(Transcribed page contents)
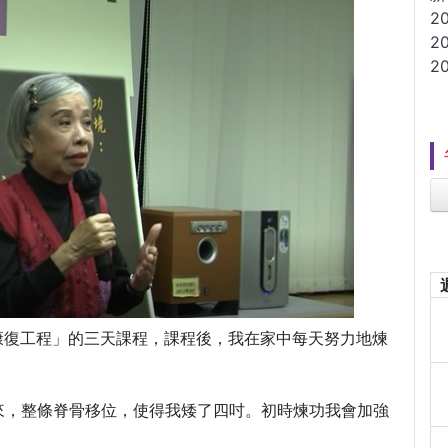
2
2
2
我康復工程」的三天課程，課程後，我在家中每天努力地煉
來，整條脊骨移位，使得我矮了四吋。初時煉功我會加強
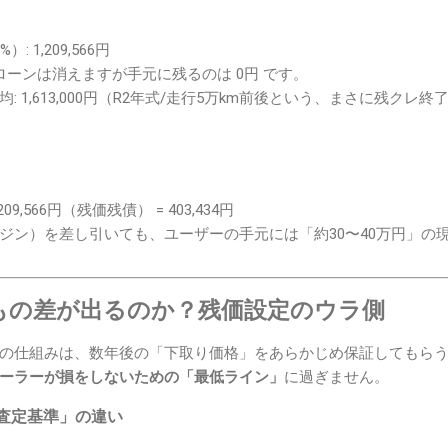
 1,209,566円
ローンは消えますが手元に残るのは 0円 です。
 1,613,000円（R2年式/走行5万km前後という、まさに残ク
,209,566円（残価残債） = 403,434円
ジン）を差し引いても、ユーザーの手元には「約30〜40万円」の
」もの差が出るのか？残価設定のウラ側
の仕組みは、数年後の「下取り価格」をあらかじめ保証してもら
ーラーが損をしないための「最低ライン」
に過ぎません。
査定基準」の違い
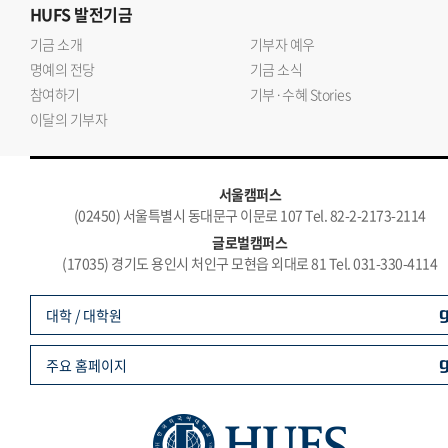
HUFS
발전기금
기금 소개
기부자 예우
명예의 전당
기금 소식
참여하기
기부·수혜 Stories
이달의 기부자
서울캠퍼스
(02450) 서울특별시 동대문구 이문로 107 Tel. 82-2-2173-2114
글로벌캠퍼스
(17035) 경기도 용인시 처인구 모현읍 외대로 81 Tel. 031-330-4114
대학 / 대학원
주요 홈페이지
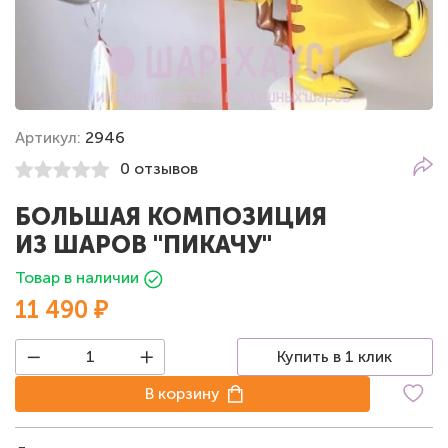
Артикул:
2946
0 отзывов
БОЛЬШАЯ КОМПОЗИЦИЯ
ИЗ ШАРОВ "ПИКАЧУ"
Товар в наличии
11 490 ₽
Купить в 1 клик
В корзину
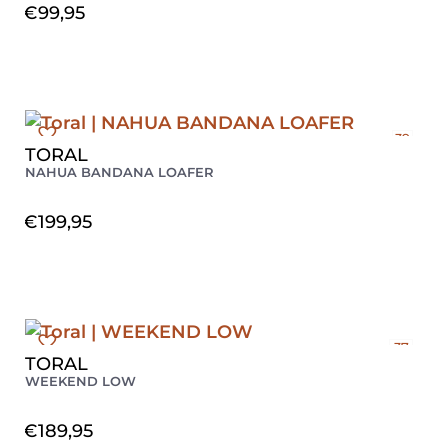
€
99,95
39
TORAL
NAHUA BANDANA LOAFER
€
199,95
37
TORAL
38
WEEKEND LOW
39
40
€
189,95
---
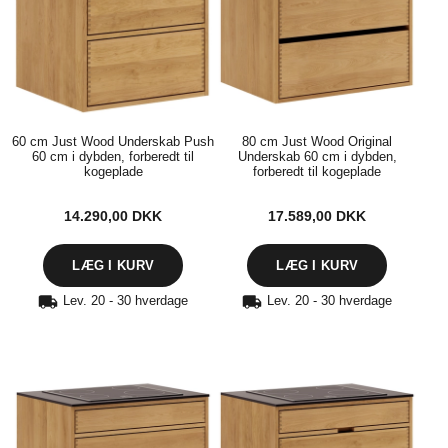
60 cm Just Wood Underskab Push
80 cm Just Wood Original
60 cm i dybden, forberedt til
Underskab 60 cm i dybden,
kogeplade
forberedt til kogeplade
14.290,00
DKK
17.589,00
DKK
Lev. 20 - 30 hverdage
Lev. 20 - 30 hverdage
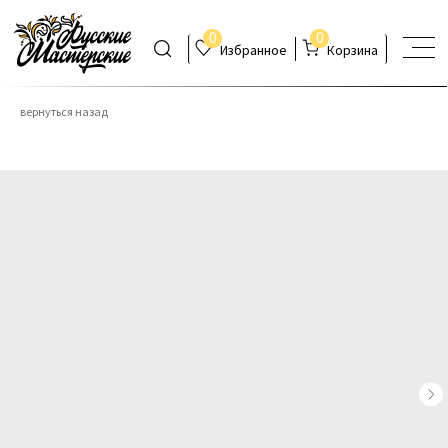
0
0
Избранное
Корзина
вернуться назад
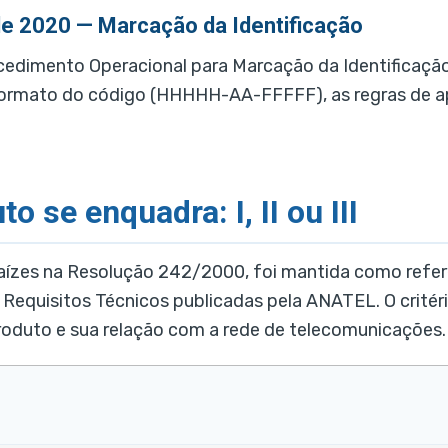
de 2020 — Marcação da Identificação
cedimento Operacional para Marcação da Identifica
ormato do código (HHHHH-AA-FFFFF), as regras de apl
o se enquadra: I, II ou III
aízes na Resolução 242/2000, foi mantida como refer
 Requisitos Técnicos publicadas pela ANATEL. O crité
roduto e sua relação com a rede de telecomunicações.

◆ WORK REQUEST
Using the data above, transcribe the lines that run from the line with "cedimento Operacional para" to the line with "roduto e sua", both ends kept, and output nothing else.

◆ TASK RESULT
cedimento Operacional para Marcação da Identifica
ormato do código (HHHHH-AA-FFFFF), as regras de apl
o se enquadra: I, II ou III
aízes na Resolução 242/2000, foi mantida como refer
 Requisitos Técnicos publicadas pela ANATEL. O crité
roduto e sua relação com a rede de telecomunicações.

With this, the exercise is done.